** Text for analysis **
Extinct genus of arthropods

Utahcaris is a monotypic genus of fossil arthropod. The only known species is Utahcaris orion from the Spence Shale of Utah, dating back to the Cambrian (Wuliuan) period.

== Morphology ==
Utahcaris is known only by two specimens, the holotype KUMIP 204785 from the original description and paratype KUMIP 204785 from the redescription in 2017. It measured up to 87 mm in body length.

The body consists of a cephalon (head) and an 11-segmented trunk, covered by a series of overlapping tergites (dorsal exoskeleton). The cephalic shield is bulbous and possess a pair of triangular tergopleurae (lateral extensions), as well as a pair of eyes under its anterolateral margin. The majority of trunk tergopleurae are not preserved, but the last two segments are clearly narrower than the rest. The trunk terminated by a wide, paddle-like telson (tail) that have 2 pairs of small lateral spines. Cephalic and trunk appendages are evident but poorly preserved.

** Data shown **
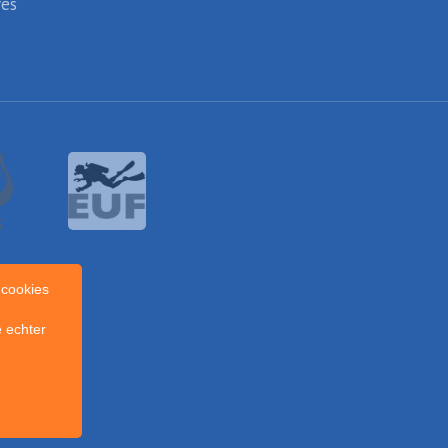
res
cookies
 echter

** Task 1 **
For each statement, say whether the passage on Utahcaris agrees with it (yes or no), and quote the words of the passage that settle it: (a) Utahcaris is known from two specimens; (b) its trunk has twelve segments; (c) its telson carries three pairs of small lateral spines.
** Task 2 **
List every anatomical term in the passage on Utahcaris that is followed by a plain-language explanation in parentheses, and give each term's explanation.
** Task 3 **
Extend the passage on Utahcaris, starting after its last sentence.
The material is separate from the passage on Utahcaris and should be kept apart from it.

** Exercise result 1 **
(a) Yes: "Utahcaris is known only by two specimens"
(b) No: "an 11-segmented trunk"
(c) No: "2 pairs of small lateral spines"

** Exercise result 2 **
cephalon (head)
tergites (dorsal exoskeleton)
tergopleurae (lateral extensions)
telson (tail)

** Exercise result 3 **
== Paleoecology ==
Similar to other sanctacaridids, the large eyes, flat telson and biogenic gut content indicate Utahcaris is an active swimming durophagous predator.

== Classification ==

Utahcaris is a member of Sanctacarididae, a family which later grouped under the stem chelicerate order Habeliida. Utahcaris is distinguishable from other sanctacaridids (e.g. Sanctacaris, Wisangocaris) by the absence of paired carinae (ridges) on its trunk tergites.